CRÓNICAS E ENTREVISTAS

 O FLAGELO
Publicado em: 17/07/2024
O que incomoda os nossos políticos, o que fica mal e causa indignação, é deixarmos fugir a suposta “massa cinzenta”, aqueles que apesar das bebedeiras, festas académicas, programas de Erasmus, greves de transportes e vicissitudes várias, conseguiram suar as estopinhas para concluir os cursos e acalentam o legítimo sonho de serem recompensados por bons empregos e ordenados.


Acumulam-se as medidas do Governo para proteger e beneficiar os “jovens”. Ele são descontos no IRS de fazer roer de inveja um honesto amanuense, isenções de impostos nas compras de casas, empréstimos concedidos com garantias públicas, enfim, um verdadeiro bodo aos pobres, de duvidosa equidade, tudo com o declarado e assumido propósito de estancar o “flagelo” da fuga dos cérebros.

Ou seja, a preocupação não é a de dificultar o êxodo da malta que vai servir à mesa para Birminghan, assentar tijolos em Lyon ou fazer camas nas estâncias de inverno dos Alpes suíços, que pelos vistos se podem pirar à vontade, mesmo que depois a malta passe o tempo a vilipendiar quem lhes vem tomar os lugares. Não, o que incomoda os nossos políticos, o que fica mal e causa indignação, é deixarmos fugir a suposta “massa cinzenta”, aqueles que apesar das bebedeiras, festas académicas, programas de Erasmus, greves de transportes e vicissitudes várias, conseguiram suar as estopinhas para concluir os cursos e acalentam o legítimo sonho de serem recompensados por bons empregos e ordenados.

Mas o que talvez não passe pela cabeça dos nossos governantes é que esta narrativa pode não assentar nas medidas de todos os mancebos. É que muitos deles, espante-se, não têm vontade nenhuma de ficar por cá, mesmo que lhes metam no bolso mais vinte, ou trinta ou até cinquenta por cento do salário. Tudo isso são ninharias quando a alternativa são carreiras em grandes empresas e marcas de encher o olho, com o prestígio associado, a expectativa permanente de agarrar outras e melhores oportunidades e, sobretudo, o sentimento de reconhecimento que os estimula a crescer e a lutar por serem melhores. É esse o futuro que merecem e pelo qual lutam, e que não há “subsídio” nenhum que substitua. Porque aqui, como em todos os países desta parte do mundo, é o mercado que vai determinar se há mais gente a sair ou a ficar. Dificilmente as políticas locais podem alterar esses movimentos, mesmo que sirvam para atirar aos olhos das mãezinhas latinas, entre as quais me incluo, que votam em que lhes prometa trazer os filhos de regresso ao ninho. E vamos ser sinceros, a angústia dos pais por não terem as suas crias nos almoços de domingo e se verem obrigados a assistir ao crescimento dos netos pelo WhatsApp é contrabalançado pelo enorme orgulho que sentem ao vê-los singrar enquanto pessoas e trabalhadores.

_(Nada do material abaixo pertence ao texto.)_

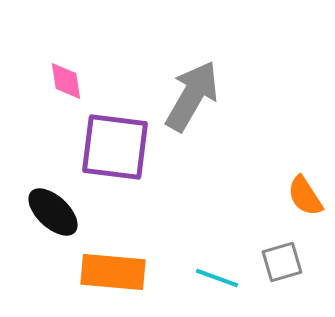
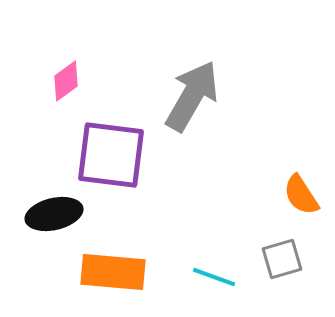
pink diamond: rotated 63 degrees clockwise
purple square: moved 4 px left, 8 px down
orange semicircle: moved 4 px left, 1 px up
black ellipse: moved 1 px right, 2 px down; rotated 56 degrees counterclockwise
gray square: moved 3 px up
cyan line: moved 3 px left, 1 px up
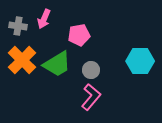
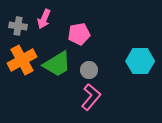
pink pentagon: moved 1 px up
orange cross: rotated 16 degrees clockwise
gray circle: moved 2 px left
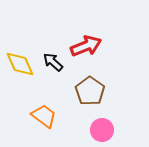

Como país devíamos sentir o mesmo — foi o nosso esforço individual e coletivo que permitiu mais e melhor ensino, que tornou possível que cada vez mais jovens “tirassem” licenciaturas, mestrados e doutoramentos, num avanço gigantesco, ainda mais visível entre as mulheres, e emigrassem em condições que nada têm que ver com aquelas em que partiram os seus pais e avós. E esperem, será que já ninguém se lembra de que foi para ter acesso a uma livre circulação no mercado de trabalho que entramos na comunidade europeia? Exatamente para que não fôssemos condenados a ser eternamente rotulada pela nossa origem pobre e atrasada?

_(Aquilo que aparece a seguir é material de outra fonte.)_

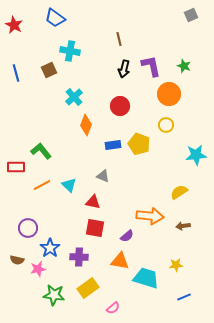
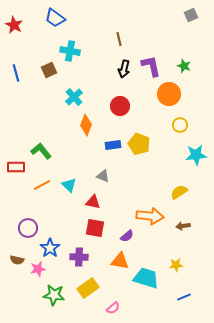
yellow circle at (166, 125): moved 14 px right
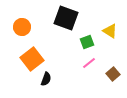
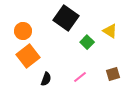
black square: rotated 15 degrees clockwise
orange circle: moved 1 px right, 4 px down
green square: rotated 24 degrees counterclockwise
orange square: moved 4 px left, 3 px up
pink line: moved 9 px left, 14 px down
brown square: rotated 24 degrees clockwise
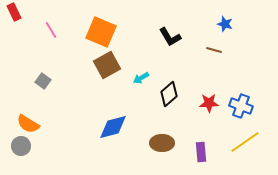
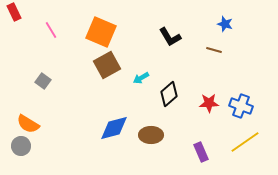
blue diamond: moved 1 px right, 1 px down
brown ellipse: moved 11 px left, 8 px up
purple rectangle: rotated 18 degrees counterclockwise
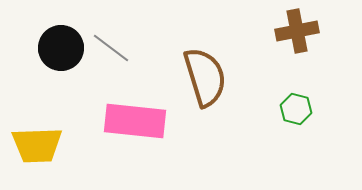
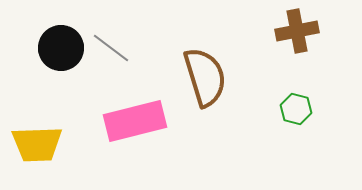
pink rectangle: rotated 20 degrees counterclockwise
yellow trapezoid: moved 1 px up
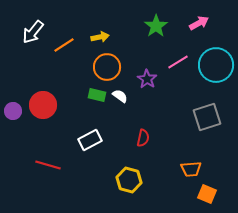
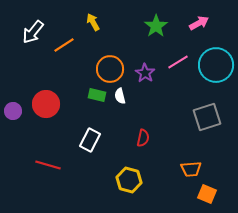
yellow arrow: moved 7 px left, 15 px up; rotated 108 degrees counterclockwise
orange circle: moved 3 px right, 2 px down
purple star: moved 2 px left, 6 px up
white semicircle: rotated 140 degrees counterclockwise
red circle: moved 3 px right, 1 px up
white rectangle: rotated 35 degrees counterclockwise
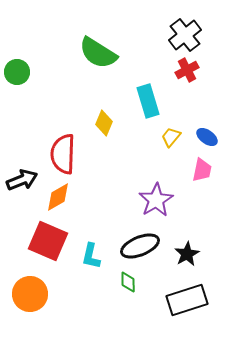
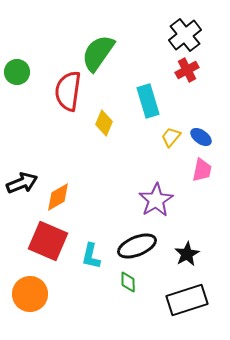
green semicircle: rotated 93 degrees clockwise
blue ellipse: moved 6 px left
red semicircle: moved 5 px right, 63 px up; rotated 6 degrees clockwise
black arrow: moved 3 px down
black ellipse: moved 3 px left
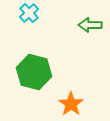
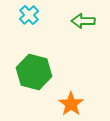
cyan cross: moved 2 px down
green arrow: moved 7 px left, 4 px up
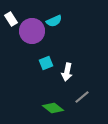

Contudo, o mais absurdo é que o dinheiro que, enquanto sociedade, vamos gastar nesses estímulos de insucesso garantido, vai depois faltar para procurar aliciar para Portugal grandes empresas e companhias, tarefa tanto mais difícil quanto todos os países as querem. Porque, ideologia à parte, são essas que podem realmente servir como polos de atração de gente competente — quer cá tenha nascido ou não —, contribuindo efetivamente para o desenvolvimento e crescimento económico do país.